In this figure, we have several confidence intervals,

and these are indicated by the blue and

red horizontal lines.

The point estimates are designated with the short vertical lines

that you see in the middle of the confidence intervals.

9:27

These point estimates represent the sample estimate of the

treatment difference between the experimental and the control groups.

The solid black vertical line that runs from the top to

the bottom, and ends above the zero, is the zero line.

And point estimates that are close to the zero line indicate

that our best estimate is that there is not

much difference between the treatment effects in the two groups.

9:50

Point estimates that fall to the left of

the solid zero line, favor the experimental treatment,

and point estimates that fall to the right

of the zero line favor the controlled treatment.

10:10

You'll notice that there's another long vertical line that

is dashed and has a delta at the top.

This is our non-inferiority margin.

If the confidence interval crosses or falls

to the right of the non-inferiority margin,

then we cannot reject the null that the experimental is worse than the control.

10:42

So in this figure, the confidence intervals that are shaded

in blue fall entirely to the left of the delta line.

So in those cases we can say that we have shown non-inferiority.

The confidence intervals shaded in red, cross the

delta line so we cannot say that we've

shown non-inferiority.

Only the bottom confidence interval falls to the left of the

non-inferiority line and also entirely to the left of the zero line.

And so, in that scenario, we can say that

we've shown non-inferiority, and we have also shown superiority.

11:17

Trials are sometimes designed with

nested non-inferiority and superiority hypotheses.

Investigators might

design the trial so that if non-inferiority is established when the

study is finished, then they can go on and test for superiority.

11:32

The more common situation is when investigators fail to show

superiority, but they might then test if they can show non-inferiority.

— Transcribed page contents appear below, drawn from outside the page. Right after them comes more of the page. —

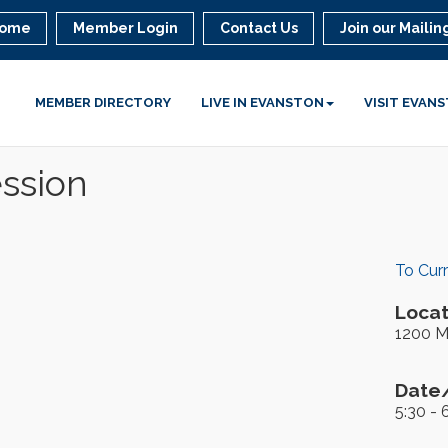
ome
Member Login
Contact Us
Join our Mailing
MEMBER DIRECTORY
LIVE IN EVANSTON
VISIT EVAN
ession
To Cur
Locat
1200 M
Date/
5:30 -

So they can't say that the experimental treatment is better than the control,

but they can say that it's at least not inferior by some small amount.

In the example of the non-inferiority trial

from the previous slide, the advance two trial,

the investigators had planned a priori to

test for superiority once they had established non-inferiority.

So this brings us to the end of the section on designs for hypothesis testing.

We've covered superiority, equivalence and non-inferiority hypotheses and

in the final section we'll cover adaptive designs.